In banking, there was a boom in investments between 2008 and 2010, which amounted to more than 30 percent of total foreign investment. In the following years, this has settled to around 10 percent.
From which countries does Morocco receive the most investment? Why is this the case?
Due to its historical relationship with Morocco, France is still the country’s biggest foreign investor, followed by the UAE and Saudi Arabia. Even though the English language is most frequently used, French remains the second language of most citizens and also the business language in Morocco, which facilitates France’s access to the Moroccan market.
How have the country’s regulatory and tax frameworks improved in recent years? How has this affected the economy?
In the mid-1980s, Morocco began an overhaul of its legalisation, which covered areas including commerce, financial institutions and stock exchange law. It also revised the entire taxation framework and introduced a new tax code.

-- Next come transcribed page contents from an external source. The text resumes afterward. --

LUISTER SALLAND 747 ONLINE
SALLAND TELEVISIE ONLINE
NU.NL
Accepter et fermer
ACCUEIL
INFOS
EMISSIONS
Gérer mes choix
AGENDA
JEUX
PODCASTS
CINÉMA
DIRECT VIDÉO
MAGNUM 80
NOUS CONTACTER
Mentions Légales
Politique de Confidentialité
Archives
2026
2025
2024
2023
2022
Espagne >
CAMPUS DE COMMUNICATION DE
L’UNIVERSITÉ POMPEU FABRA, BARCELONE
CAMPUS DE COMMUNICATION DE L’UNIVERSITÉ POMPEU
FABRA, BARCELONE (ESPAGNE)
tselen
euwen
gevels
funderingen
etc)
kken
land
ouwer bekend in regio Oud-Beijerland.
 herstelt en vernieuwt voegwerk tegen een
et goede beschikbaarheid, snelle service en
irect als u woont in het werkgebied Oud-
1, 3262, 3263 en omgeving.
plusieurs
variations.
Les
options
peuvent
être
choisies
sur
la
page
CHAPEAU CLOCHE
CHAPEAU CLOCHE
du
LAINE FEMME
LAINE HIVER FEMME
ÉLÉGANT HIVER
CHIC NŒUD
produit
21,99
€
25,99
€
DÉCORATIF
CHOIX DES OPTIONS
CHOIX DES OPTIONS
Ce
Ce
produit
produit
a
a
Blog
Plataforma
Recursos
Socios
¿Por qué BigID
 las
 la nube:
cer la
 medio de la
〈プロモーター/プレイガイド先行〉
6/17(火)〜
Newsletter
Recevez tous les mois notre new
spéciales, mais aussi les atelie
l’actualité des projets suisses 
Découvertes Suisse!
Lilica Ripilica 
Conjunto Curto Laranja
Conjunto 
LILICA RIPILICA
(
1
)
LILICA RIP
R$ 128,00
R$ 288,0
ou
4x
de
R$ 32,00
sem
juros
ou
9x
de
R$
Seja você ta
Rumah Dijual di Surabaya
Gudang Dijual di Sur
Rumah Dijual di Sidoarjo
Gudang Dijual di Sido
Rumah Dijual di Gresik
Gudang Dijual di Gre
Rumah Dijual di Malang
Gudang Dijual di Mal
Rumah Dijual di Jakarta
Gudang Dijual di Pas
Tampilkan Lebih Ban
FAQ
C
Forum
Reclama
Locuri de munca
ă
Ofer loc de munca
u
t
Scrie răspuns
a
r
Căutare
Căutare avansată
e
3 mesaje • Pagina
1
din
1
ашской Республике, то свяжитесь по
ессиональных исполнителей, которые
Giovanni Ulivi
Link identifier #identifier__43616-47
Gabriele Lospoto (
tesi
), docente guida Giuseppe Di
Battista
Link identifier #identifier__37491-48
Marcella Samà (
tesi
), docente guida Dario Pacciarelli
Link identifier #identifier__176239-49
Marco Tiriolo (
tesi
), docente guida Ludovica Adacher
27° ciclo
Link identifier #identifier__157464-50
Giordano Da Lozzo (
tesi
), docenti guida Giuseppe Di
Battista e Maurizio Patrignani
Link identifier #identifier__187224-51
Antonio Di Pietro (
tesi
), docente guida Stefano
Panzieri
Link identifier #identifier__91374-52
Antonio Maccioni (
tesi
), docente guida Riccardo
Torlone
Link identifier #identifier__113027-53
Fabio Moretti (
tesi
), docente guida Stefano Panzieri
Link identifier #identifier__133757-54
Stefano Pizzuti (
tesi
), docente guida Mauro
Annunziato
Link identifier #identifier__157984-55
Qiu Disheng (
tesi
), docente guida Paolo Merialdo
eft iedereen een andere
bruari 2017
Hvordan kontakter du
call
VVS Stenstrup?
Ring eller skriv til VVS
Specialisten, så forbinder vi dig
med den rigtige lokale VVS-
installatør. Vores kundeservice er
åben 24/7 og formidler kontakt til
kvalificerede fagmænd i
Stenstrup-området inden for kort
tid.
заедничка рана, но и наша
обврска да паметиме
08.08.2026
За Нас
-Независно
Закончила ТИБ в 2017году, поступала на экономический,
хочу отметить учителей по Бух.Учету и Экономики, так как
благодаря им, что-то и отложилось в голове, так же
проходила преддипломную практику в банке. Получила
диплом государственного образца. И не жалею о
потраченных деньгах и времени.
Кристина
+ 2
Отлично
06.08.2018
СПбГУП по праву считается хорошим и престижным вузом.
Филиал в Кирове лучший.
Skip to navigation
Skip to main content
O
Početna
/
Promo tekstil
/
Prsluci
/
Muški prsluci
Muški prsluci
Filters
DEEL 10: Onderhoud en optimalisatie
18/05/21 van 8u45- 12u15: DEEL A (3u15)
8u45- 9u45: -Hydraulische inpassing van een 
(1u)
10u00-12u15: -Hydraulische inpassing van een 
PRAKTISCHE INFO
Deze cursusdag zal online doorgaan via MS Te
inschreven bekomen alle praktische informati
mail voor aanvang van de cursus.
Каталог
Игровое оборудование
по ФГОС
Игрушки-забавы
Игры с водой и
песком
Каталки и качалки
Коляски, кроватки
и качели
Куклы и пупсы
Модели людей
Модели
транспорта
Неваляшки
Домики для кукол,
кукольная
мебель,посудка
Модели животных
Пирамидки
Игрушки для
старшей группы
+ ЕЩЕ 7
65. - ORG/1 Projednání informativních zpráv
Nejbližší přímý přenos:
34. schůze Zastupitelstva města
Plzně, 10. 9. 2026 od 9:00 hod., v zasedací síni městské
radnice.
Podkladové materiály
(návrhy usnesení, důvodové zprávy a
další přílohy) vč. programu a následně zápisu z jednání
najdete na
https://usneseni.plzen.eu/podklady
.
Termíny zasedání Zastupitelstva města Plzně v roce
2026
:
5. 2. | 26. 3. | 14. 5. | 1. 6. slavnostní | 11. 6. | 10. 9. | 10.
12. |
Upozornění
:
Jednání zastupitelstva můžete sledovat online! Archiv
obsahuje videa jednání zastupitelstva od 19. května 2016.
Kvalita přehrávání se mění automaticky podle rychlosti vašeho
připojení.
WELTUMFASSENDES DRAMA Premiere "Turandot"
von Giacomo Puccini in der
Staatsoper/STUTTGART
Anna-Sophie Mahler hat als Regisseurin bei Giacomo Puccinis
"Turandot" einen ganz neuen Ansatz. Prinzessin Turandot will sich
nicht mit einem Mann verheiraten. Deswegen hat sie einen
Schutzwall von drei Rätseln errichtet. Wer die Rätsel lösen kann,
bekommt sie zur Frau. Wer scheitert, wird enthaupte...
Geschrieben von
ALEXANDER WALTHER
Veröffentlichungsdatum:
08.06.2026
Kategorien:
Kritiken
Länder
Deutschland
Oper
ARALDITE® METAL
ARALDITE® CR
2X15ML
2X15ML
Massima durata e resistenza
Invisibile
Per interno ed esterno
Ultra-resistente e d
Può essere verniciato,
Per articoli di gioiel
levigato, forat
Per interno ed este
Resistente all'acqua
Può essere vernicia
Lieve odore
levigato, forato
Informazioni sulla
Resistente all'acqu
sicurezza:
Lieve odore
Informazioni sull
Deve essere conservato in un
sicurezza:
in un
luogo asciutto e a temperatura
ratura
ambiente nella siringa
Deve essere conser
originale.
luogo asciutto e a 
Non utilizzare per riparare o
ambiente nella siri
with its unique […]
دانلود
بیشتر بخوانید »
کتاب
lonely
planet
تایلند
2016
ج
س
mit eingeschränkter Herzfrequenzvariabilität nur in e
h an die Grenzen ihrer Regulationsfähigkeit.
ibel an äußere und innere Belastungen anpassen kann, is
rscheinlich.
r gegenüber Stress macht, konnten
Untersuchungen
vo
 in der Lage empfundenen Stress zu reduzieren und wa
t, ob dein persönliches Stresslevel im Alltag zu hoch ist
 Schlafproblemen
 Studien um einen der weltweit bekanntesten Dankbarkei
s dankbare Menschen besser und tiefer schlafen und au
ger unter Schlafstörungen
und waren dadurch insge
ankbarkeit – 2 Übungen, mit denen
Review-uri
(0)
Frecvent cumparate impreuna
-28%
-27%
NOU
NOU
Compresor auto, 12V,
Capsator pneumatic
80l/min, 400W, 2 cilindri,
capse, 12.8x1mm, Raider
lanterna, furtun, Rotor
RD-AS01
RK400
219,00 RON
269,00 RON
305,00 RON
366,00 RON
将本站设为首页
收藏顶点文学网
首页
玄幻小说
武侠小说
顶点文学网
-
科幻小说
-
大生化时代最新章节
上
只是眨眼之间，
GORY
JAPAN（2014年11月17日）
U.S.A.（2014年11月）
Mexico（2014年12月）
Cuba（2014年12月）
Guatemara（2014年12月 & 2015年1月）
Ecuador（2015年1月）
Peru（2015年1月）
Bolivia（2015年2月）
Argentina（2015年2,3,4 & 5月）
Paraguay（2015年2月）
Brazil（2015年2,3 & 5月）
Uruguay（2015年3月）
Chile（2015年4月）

Significantly, the global homogenisation of tax laws, and Morocco’s subsequent reforms, have clarified existing rules. Furthermore, the Moroccan Tax Administration introduced its electronic tax return system, which allows companies and taxpayers to simplify their tax returns and the payment process.
Morocco is also subscribed to the OECD and has a national contact point represented by the Moroccan Investment Development Agency. In addition, as the partner of non-double taxation agreements, Morocco subscribes to numerous international tax frameworks and provides guarantees to its foreign investors.
What can we expect in terms of further investment in Morocco in the years to come?
At present, there are various large projects and economic strategies in place that aim to enhance and increase foreign investment. Rather than the classic industrial or real estate sectors, Morocco has great potential in technology production and financial services; these two sectors are in line with existing local strategies like Maroc Digital 2020, as well as the Casablanca Finance City development.
It is true that investment always seeks profitability, but when profitability is coupled with clear and sound rules and a safe economic environment, it is the perfect recipe to attract capital. We are confident that our country will attract more investors and more capital in the years to come; the challenge is to develop the right activities and sectors for a win-win partnership with both current and future investors.